Keine der genannten Einstellungen ist bedenklich. 

Meine Graka hat gar nix zu melden. Für eine Taktänderung hat sie sich vorher gefälligst vom System die Erlaubnis zu holen. 

Im Direkt Draw Mode hat sie gar nichts zu melden. Ein Takt pasta.
Ne Zeitlang hab ich sogar eine akustische Bestätigung verlangt bevor die Karte den Takt geändert hat. 

Ja, in meinem System darf sich kein Gerät frei nach belieben Power reinziehen. Immer schön an meine www(warum? warten! wenn...) Fall Bedingung halten. 


			Dieser Inhalt steht nur eingeloggten Mitgliedern zur Verfügung.
        

 

Nur bei meinen Notebook fehlt mir bisher noch eine direkte Kontrolle über den CPU Lüfter. Das stinkt mir

Ich halte eine automatische Stromversorgung eher für ein HW Risiko.


----------



## DiE_FiesE_FliesE (29. Januar 2010)

*AW: ATI Radeon HD 5xxx Ausfälle mehren sich*



UnnerveD schrieb:


> Das kann ich weitgehend unterschreiben - mir sind im gesamten Freundeskreis (bisher) keinerlei Probleme bekannt was die 5xxx-Karten angeht. Meine läuft seit September, wurde (damals noch unter Luft) um nahezu 25% übertaktet, durchlief den Furmark stabil, sämtliche Spiele ohne Probleme - jetzt mit WaKü (Garantie - ) ständig leicht übertaktet - ich hab keine Freezes, Blue-/Grey-/Black-/Irgendwasscreens und bin somit absolut zufrieden mit meiner Wahl. Das irgendwann mal die ein oder andere Karte kaputt geht, sollte wohl jedem klar sein.
> (Ich erinnere an dieser Stelle an die Panikmache "Schweinegrippe"-> ~14300 Tote - ach du *******: bei ~ 7 Mrd. Menschen weltweit, sowie "Antivir läuft nicht mit Windows 7" -> da hab ich seit Wochen nichts mehr von gehört, aber auch hier wage ich mal zu behaupten, dass nicht mehr als 1% der Win7 User davon betroffen waren/ sind)
> 
> Mein Tip also - einfach mal objektiv (manche mögen es nüchtern nennen) an solche Artikel rangehen und dann entsprechend darauf antworten, oder es bleiben lassen, dieses Gehetze gegen den einen oder anderen Hersteller ist totaler Nonsens - zumal führt es immer zum Gleichen: Die Mods verteilen Strafpunkte, schließen den Thread, etc.
> ...



Objektivität ... hier im Forum ?  

BTW: Eine Radeon 6200 LE ? Das war dann wohl eher eine GeForce 6200 LE (und schon sind wir wieder beim Thema  ) 

Die Radeon Nummerierung ging bei 7000 los (eine 7200 LE gab es aber) eine 6000er Reihe gab es nie, die kommt erst noch


----------



## M_CLEAR_S (29. Januar 2010)

*AW: ATI Radeon HD 5xxx Ausfälle mehren sich*

Ich finde, dass der Einkauf von PC-Teilen ohnehin ein kleines Glücksspiel ist. Man sieht vielen Teilen ja nicht von außen an, ob es kaputt ist/geht oder nicht. Und ein gewisser Prozentsatz ist/geht nun mal kaputt...

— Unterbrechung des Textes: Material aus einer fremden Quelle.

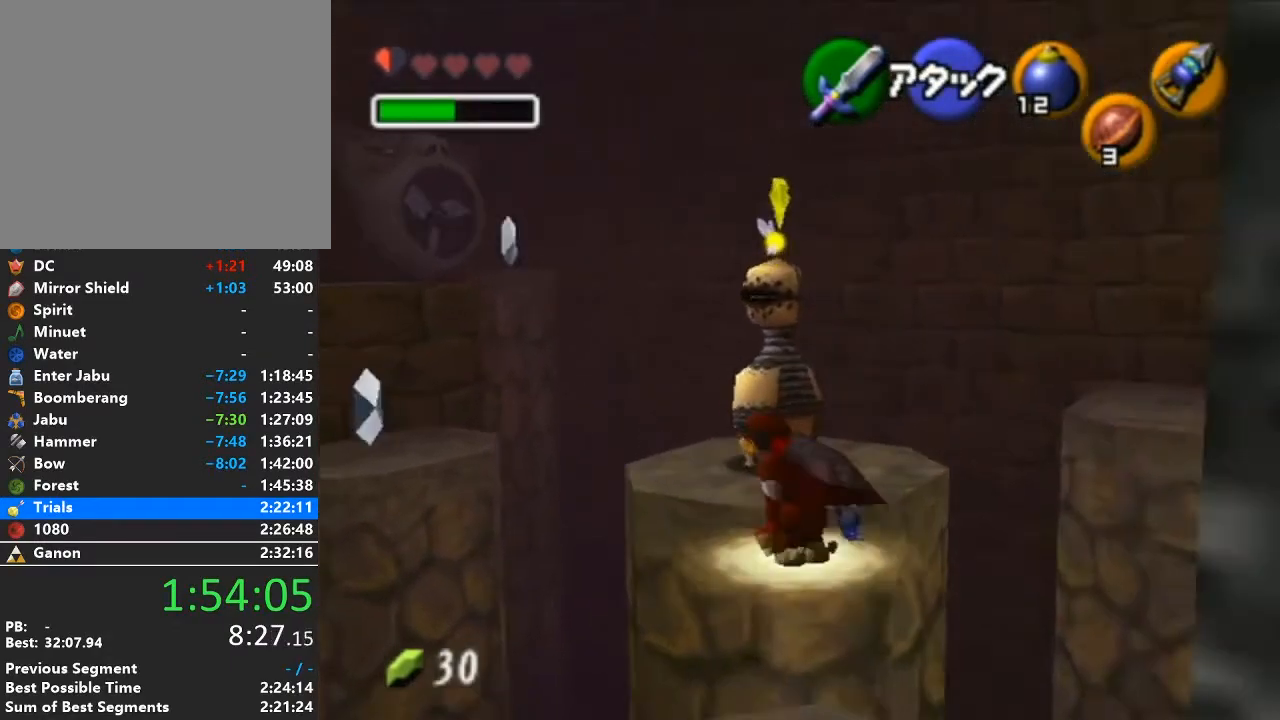
{"buttons": [], "left_stick": "up-left", "right_stick": "center", "events": []}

Ich lass mich davon nicht beirren und hol mir demnächst eine Radeon HD 5xxx, teste sie und wenn sie nicht so funktioniert wie ich es will, geht sie halt wieder zurück... Irgendwelche Experimente mit Undervolting, Overclocking, etc. werde ich aber nicht mitmachen. Die Karte müsste dann schon so funktionieren, wie ich sie auspacke.


----------



## AmdNator (29. Januar 2010)

*AW: ATI Radeon HD 5xxx Ausfälle mehren sich*

Ich finde das lustig irgend wie ich glaub die meisten Vergessen das es hier um Elektronische Bauteile geht. Vor allem müssen die auch was aushalten Schwankungen kompensieren Temperatur Unterschiede von 2 stelligen Beträge . 
Aber lieber mal wieder Fanboy raushängen lassen und den anderen schlecht machen.

Jeder Hersteller hat seine Probs ob Intel damals mit dem P4 oder AMD mit dem Phenom I so wie Nvidia oder sonst ein Hersteller. Hier geht es nicht nur um ein Paar kleine Drähte sondern um Komplexe Schaltungen und das im Micro bereich. Und für was gibt es eine Garantie wenn mal was defekt ist.

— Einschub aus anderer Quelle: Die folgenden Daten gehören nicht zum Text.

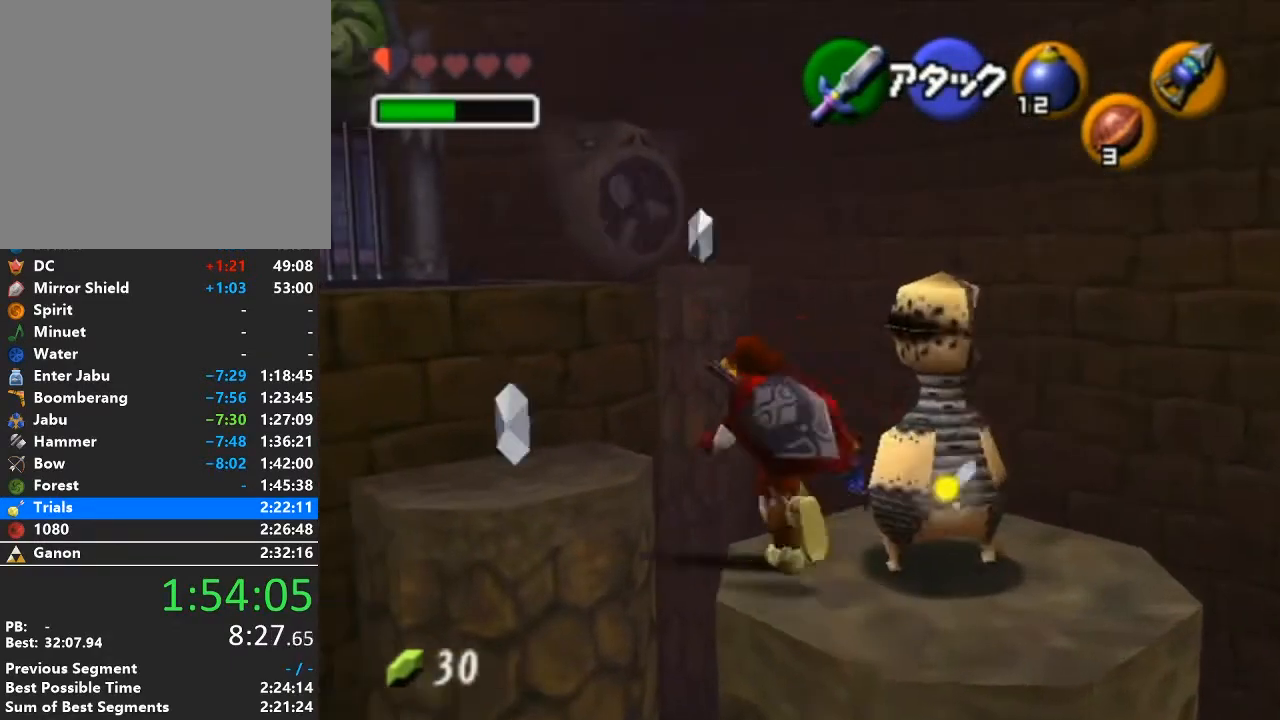
{"buttons": [], "left_stick": "up", "right_stick": "center", "events": [[483, "left_stick", "up"]]}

Und perfekte Treiber gibt es nicht aber man kann ja immer jammern macht doch selber mal welche wenn Ihr es besser wisst mal als kleiner Tipp  dann können wir weiter reden!

Ich selber kann es nicht und bin froh das jemand mir die zur Verfügung stellt und auch noch kostenlos.


----------



## Stefan Payne (29. Januar 2010)

*AW: ATI Radeon HD 5xxx Ausfälle mehren sich*

Ich hab mal 'ne Nacht drüber geschlafen und bin zu dem Schluss gekommen, dass das Silizium sich zu stark generiert.

Ob man jetzt AMD oder TMSC die Schuld gebne kann, kann man Streiten, auf jeden Fall ist AMD aber sehr stark dabei beteiligt.
Entweder sind die Specs/Tests nicht streng genug oder aber man hat absichtlich so einen Mist auf den Markt geworfen, um überhaupt was zu haben.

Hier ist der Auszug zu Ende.